Supplementation either IV or orally
Improved nutrient uptake and reduced TPN dependence if combine oral
glutamine, parenteral growth hormone, and specialized diet.
Oral dose is 0.5 mg/kg/day
7. Gastrin
Patients become hypersecretary with elevated gastrin.
- can reduce with H2 antagonists or PPIs
But permissive hypergastrinaemia is a tropic gut signal
8. Treat any Overgrowth
Pts with strictures or defuntionalized segments may have bacterial
overgrowth, leading to diarrhoea and further fluid and electrolyte
loss
Rotate nonabsorbable antibiotics (e.g. tetracyclines) may help
symptoms but not necessarily absorption.
9. Role of hormone augmentation
a) Human Growth Hormone
Anabolic protein that initiates cell division and regulates nutrient
metabolism
- with stimulation of protein synthesis and gluconeogensis
Anterior pituitary gland hormone
- effect mediated through IGF1
Approved by FDA for use in short gut syndrome but only in a
comprehensive program of intestinal rehabilitation
- associated with fluid retention, joint pain and hyperglycaemia.
b) Epidermal Growth
Factor (EGF)
Peptide from saliva and pancreas that bathes the GI tract.

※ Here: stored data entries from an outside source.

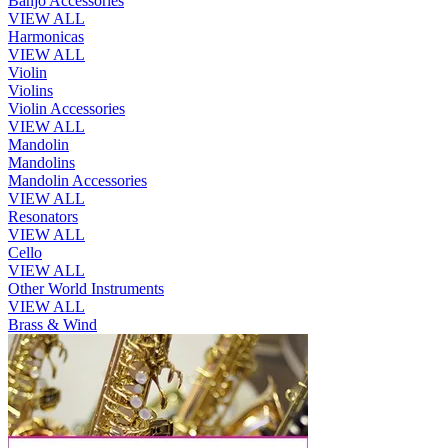
Banjo Accessories
VIEW ALL
Harmonicas
VIEW ALL
Violin
Violins
Violin Accessories
VIEW ALL
Mandolin
Mandolins
Mandolin Accessories
VIEW ALL
Resonators
VIEW ALL
Cello
VIEW ALL
Other World Instruments
VIEW ALL
Brass & Wind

Overexpression leads to massive villous hypertrophy and hyperplasia
Promising but not yet available commercially, investigational.

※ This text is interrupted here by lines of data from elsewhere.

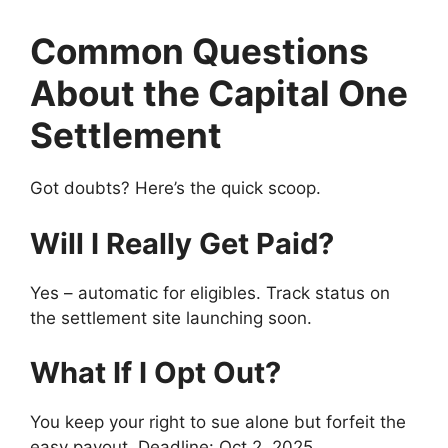
Common Questions
About the Capital One
Settlement
Got doubts? Here’s the quick scoop.
Will I Really Get Paid?
Yes – automatic for eligibles. Track status on
the settlement site launching soon.
What If I Opt Out?
You keep your right to sue alone but forfeit the
easy payout. Deadline: Oct 2, 2025.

c) Glucagon-like Peptide 2
Most tropic hormone; released from 'L cells' in ileum and colon.
Structural adaptation of small bowel and upregulation of jejunal
nutrient transport
Improves intestinal absorption of energy, weight and nitrogen.

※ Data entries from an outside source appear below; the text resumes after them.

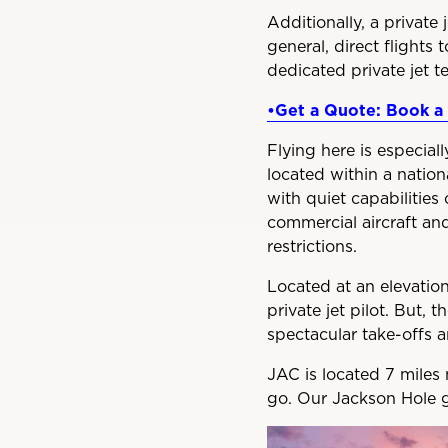
Additionally, a private 
general, direct flights 
dedicated private jet t
•Get a Quote: Book a 
Flying here is especial
located within a nationa
with quiet capabilities 
commercial aircraft and
restrictions.
Located at an elevation
private jet pilot. But, 
spectacular take-offs a
JAC is located 7 miles 
go. Our Jackson Hole g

Also slows gastric emptying.
Long-acting version teduglutinate in phase III trials.
Promising
Surgical
Considerations
1. At baseline operation
Document clearly length and location of residual gut
Biopsy liver if suspect as a baseline prior to TPN
Prophylactic cholecystectomy is appropriate
2. Nipple valves, reversed
segments, colonic interpositions?
Theoretic advantage of slow motility outweighed by complications
(mainly obstructions)
Not advised.
3. Bowel dilation...
As bowel adapts, it also dilates
- does not necessarily improve absorption, but can be surgically
used to achieve length.
Bianchi procedure

Mesentery divided in two
Split longitudinally and reanastomosed
Good results in expert hands but damage to mesenteric vessels can
make the problem worse
So not done often
Serial Transverse Enteroplasty
Procedure (STEP)
Bowel plicated intact at mesenteric and antimesenteric edges

2cm gaps, consistent with normal bowel calibre; can double bowel
length.
TPN wean rate 60%
Intestinal Transplant
Continues to develop
Good outcomes considering critically ill nature of patients
subjected
- 1yr survival 80%; 3yr survival 50%
In patients with progressive TPN liver disease, can combine with a
liver transplant
Main challenge is identifying patients who fail to adapt (often with
ultra-short gut <60cm) and likely to get TPN liver disease
- recurrent bouts of line sepsis and fungaemia are another
indication that TPN will fail.
Living relative donation is a developing option but technically
extremely difficult.
- optimal human leukocyte antigen matching.